We have compared methods for generating ensemble simulations of seasonal precipitation using the summer 1993 flood (1 June - 31 July) over the north-central U.S. as a test case. The methods used are:
- Lagged-average-forecast ensemble: Several instances of the MM5 mesoscale mdoel are executed with the same physics and numerics but with differing initial conditions for each ensemble member. Each ensemble member is started at a different initial time with all simulations overlapping for the period of interest. Results for this overlapping period are used as members of the ensemble.
- Perturbed physics ensemble: This method uses MM5 with a single set of physics options, but internal parameters within the convective parameterization are varied to create realizations for the ensemble. All simulations use the same initial conditions.
- Mixed physics ensemble: A number of simulations are performed with MM5 using a variety of physics options but the same initial conditions. The resulting simulations are then evaluated as an ensemble.
- Multi-model ensemble: The various models participating in the PIRCS 1-B experiment, which considered the 1993 flood period, are considered as individual realizations of an ensemble.
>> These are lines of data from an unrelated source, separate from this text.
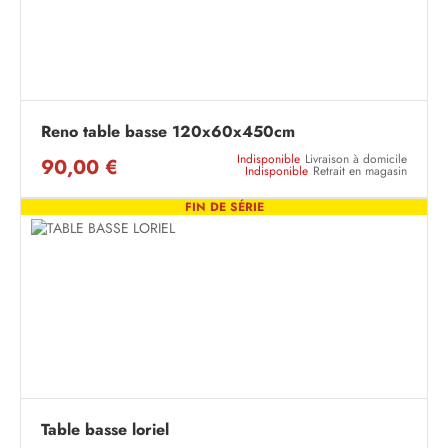
Reno table basse 120x60x450cm
Indisponible
Livraison à domicile
90,00 €
Indisponible
Retrait en magasin
FIN DE SÉRIE
Table basse loriel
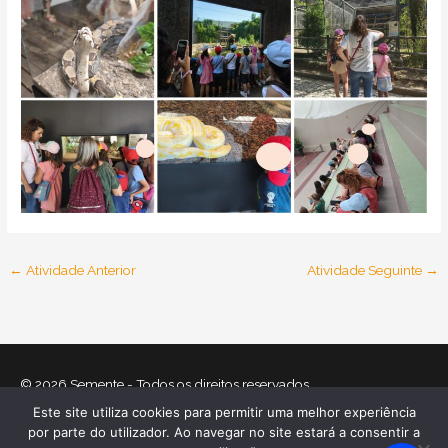
←
Atividade Anterior
Atividade Seguinte
→
© 2026
Semente
- Todos os direitos reservados
Este site utiliza cookies para permitir uma melhor experiência
Home
O que nos move
Equipa
Atividades
Relatórios
por parte do utilizador. Ao navegar no site estará a consentir a
Mecenas
Contactos
Política de Cookies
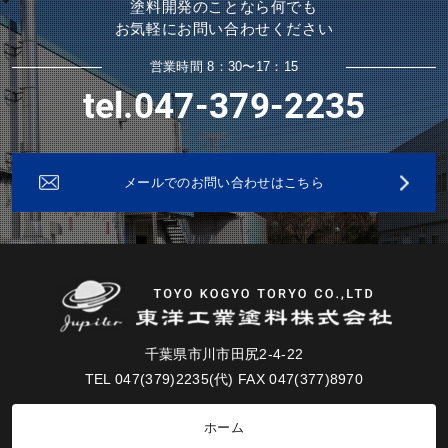
塗料開発のことなら何でも
お気軽にお問い合わせください
営業時間 8：30〜17：15
tel.047-379-2235
メールでのお問い合わせはこちら
千葉県市川市田尻2-4-22
TEL 047(379)2235(代) FAX 047(377)8970
ホーム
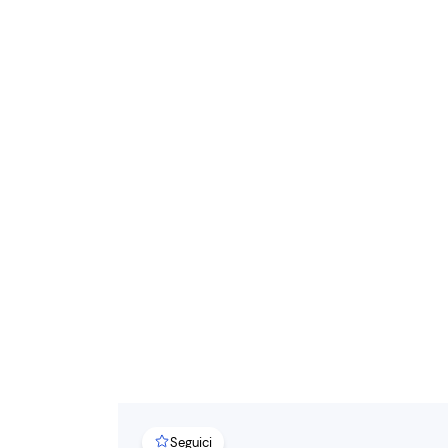
Seguici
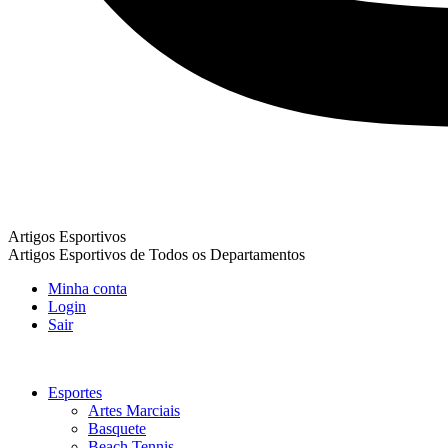
Artigos Esportivos
Artigos Esportivos de Todos os Departamentos
Minha conta
Login
Sair
Esportes
Artes Marciais
Basquete
Beach Tennis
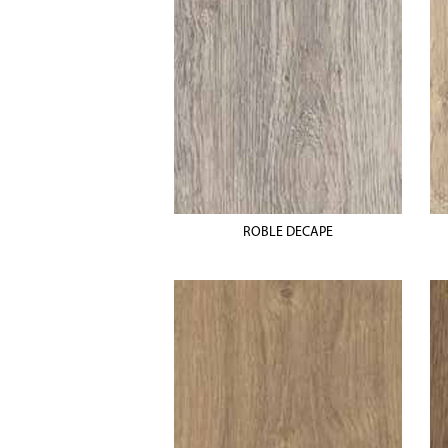
ROBLE DECAPE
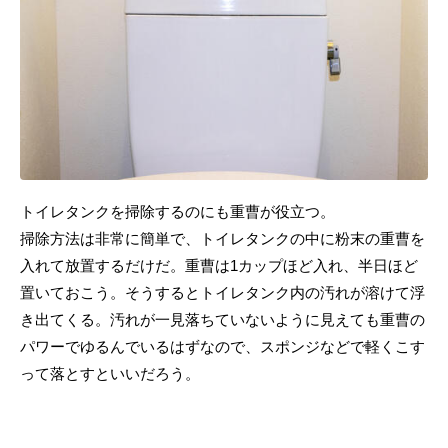
トイレタンクを掃除するのにも重曹が役立つ。
掃除方法は非常に簡単で、トイレタンクの中に粉末の重曹を
入れて放置するだけだ。重曹は1カップほど入れ、半日ほど
置いておこう。そうするとトイレタンク内の汚れが溶けて浮
き出てくる。汚れが一見落ちていないように見えても重曹の
パワーでゆるんでいるはずなので、スポンジなどで軽くこす
って落とすといいだろう。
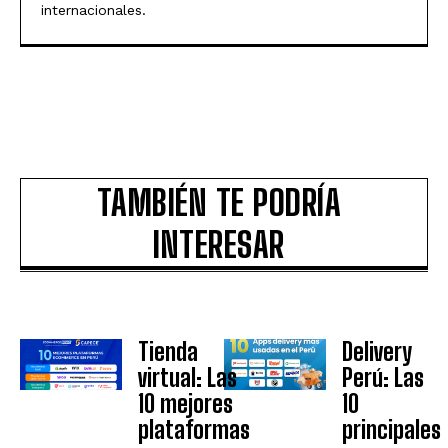
internacionales.
TAMBIÉN TE PODRÍA
INTERESAR
Tienda
Delivery
virtual: Las
Perú: Las
10 mejores
10
plataformas
principales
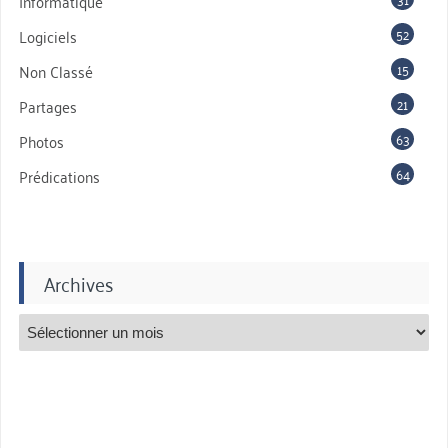
Informatique
52
Logiciels
15
Non Classé
21
Partages
63
Photos
64
Prédications
Archives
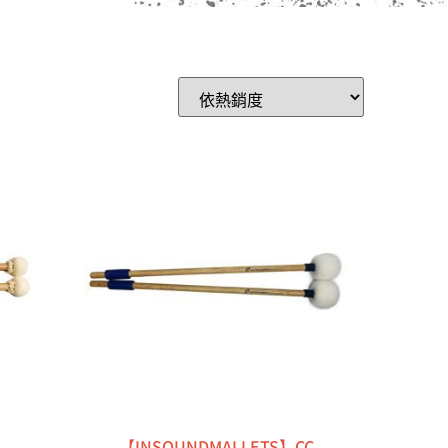
【INSOUNDMALLETS】CC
Each ensemble was evaluated using a variety of error measures such as mean square error, equitable threat score, etc. Results show that the multi-model and mixed-physics ensembles had the largest spread; notably, the spread obtained by using different cumulus parameterizations was as large as the spread obtained by using completely different models. The lagged-average and mixed-physics ensembles had much lower spread and appear to be less useful as ensemble forecasts than the other two types of ensembles.